Research Paper Volume 13, Issue 5 pp 7465—7480
SNPs within microRNA binding sites and the prognosis of breast cancer
- 1 Department of Epidemiology and Biostatistics, Key Laboratory of Molecular Cancer Epidemiology of Tianjin, National Clinical Research Center for Cancer, Tianjin Medical University Cancer Institute and Hospital, Tianjin 300060, People’s Republic of China
- 2 Department of Infection Control, Tianjin Huanhu Hospital, Tianjin 300350, People’s Republic of China
- 3 Department of Epidemiology and Biostatistics, West China School of Public Health, Sichuan University, Sichuan 610041, People’s Republic of China
- 4 Department of Cancer Biobank, Key Laboratory of Cancer Prevention and Therapy of Tianjin, Tianjin’s Clinical Research Center for Cancer, National Clinical Research Centre of Cancer, Tianjin Medical University Cancer Institute and Hospital, Tianjin 300060, People’s Republic of China
Received: October 31, 2020 Accepted: December 29, 2020 Published: February 26, 2021
https://doi.org/10.18632/aging.202612How to Cite
Copyright: © 2021 Zhang et al. This is an open access article distributed under the terms of the Creative Commons Attribution License (CC BY 3.0), which permits unrestricted use, distribution, and reproduction in any medium, provided the original author and source are credited.
Abstract
Single nucleotide polymorphisms (SNPs) within microRNA binding sites can affect the binding of microRNA to mRNA and regulate gene expression, thereby contributing to cancer prognosis. Here we performed a two-stage study of 2647 breast cancer patients to explore the association between SNPs within microRNA binding sites and breast cancer prognosis. In stage I, we genotyped 192 SNPs within microRNA binding sites using the Illumina Goldengate platform. In stage II, we validated SNPs associated with breast cancer prognosis in another dataset using the TaqMan platform. We identified 8 SNPs significantly associated with breast cancer prognosis in stage I (P<0.05), and only rs10878441 was statistically significant in stage II (AA vs CC, HR=2.21, 95% CI: 1.11-4.42, P=0.024). We combined the data from stage I and stage II, and found that, compared with rs10878441 AA genotype, CC genotype was associated with poor survival of breast cancer (HR=2.19, 95% CI: 1.30-3.70, P=0.003). Stratified analyses demonstrated that rs10878441 was related to breast cancer prognosis in grade II and lymph node-negative patients (P<0.05). The Leucine-rich repeat kinase 2 (LRRK2) rs10878441 CC genotype is associated with poor prognosis of breast cancer in a Chinese population and may be used as a potential prognostic biomarker for breast cancer.

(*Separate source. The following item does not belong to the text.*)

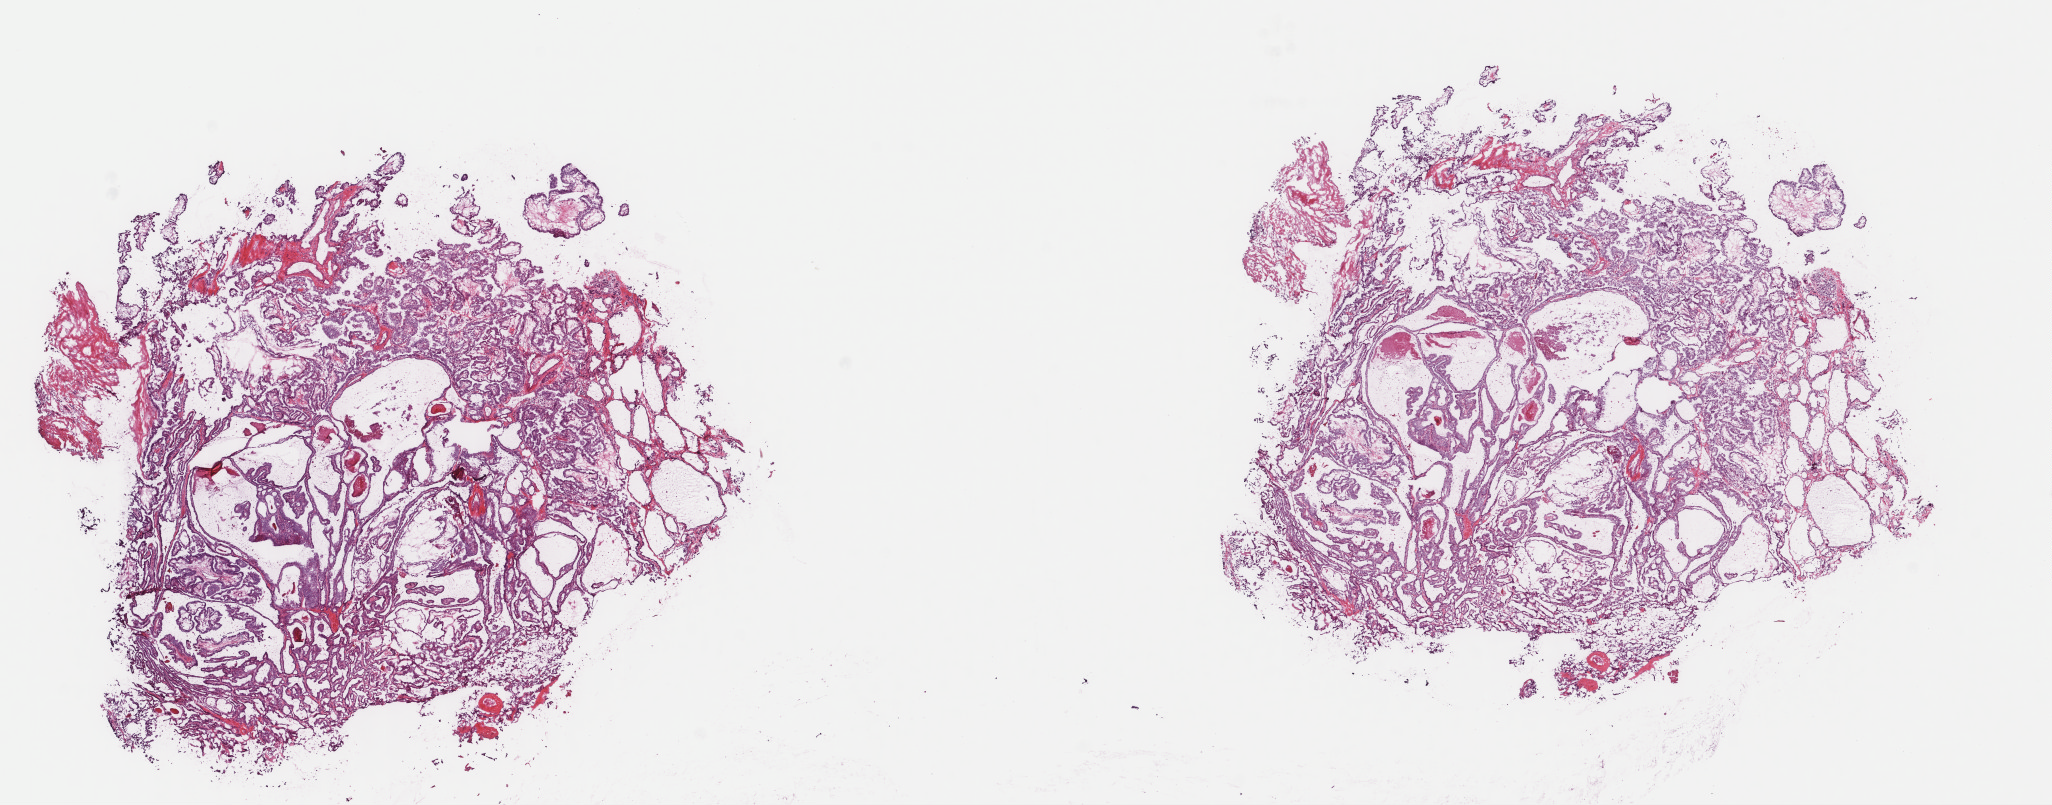
H&E-stained whole-slide image — a low-resolution overview of the entire scanned area, about 16.3 x 6.4 mm (slide scanned at 40x). Frozen section from the top of the tissue portion. Thyroid, primary tumour sample. Patient: male, age at initial diagnosis 33 years. Composition of this section per pathologist review: tumour cells 85%, tumour nuclei 85%, normal cells 0%, stromal cells 15%, necrosis 0%. Inflammatory infiltration, as recorded: lymphocyte infiltration 0%, monocyte infiltration 0%, neutrophil infiltration 0%.
- histologic diagnosis: Papillary adenocarcinoma, NOS (thyroid gland)
- AJCC pathologic stage: I (7th edition)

• The LRRK2 rs10878441 CC genotype is associated with poor prognosis of breast cancer in a Chinese population.
• Stratified analyses demonstrated that rs10878441 was related to breast cancer prognosis in grade II patients and lymph node-negative patients.
Abbreviations
SNP: single nucleotide polymorphisms; 3’UTR: 3’untranslated region; MAF: minor genotype frequency; OS: overall survival; DFS: disease-free survival; HR: hazard ratio; CI: confidence interval; BMI: body mass index; BBD: benign breast disease; ER: estrogen receptor; PR: progestogen receptor; HER2: human epidermal growth factor receptor 2; non-IDC: non-invasive ductal carcinoma; IDC: invasive ductal carcinoma; RAD51: RAD51 recombinase; ITGB4: Integrin subunit beta 4; RYR3: Ryanodine receptor 3; SET8: KMT5A, Lysine methyltransferase 5A; NMT1: N-Myristoyltransferase 1; KIF13B: Kinesin family member 13B; PREPL: Prolyl endopeptidase like; MKNK1: MAPK interacting serine/threonine kinase 1; LRRK2: Leucine-rich repeat kinase 2; GREM1: Gremlin 1; ST8SIA4: ST8 alpha-N-acetyl-neuraminide alpha-2,8-sialyltransferase 4; KRAS: Kirsten rat sarcoma viral oncogene; HIF1α: Hypoxia inducible factor1α.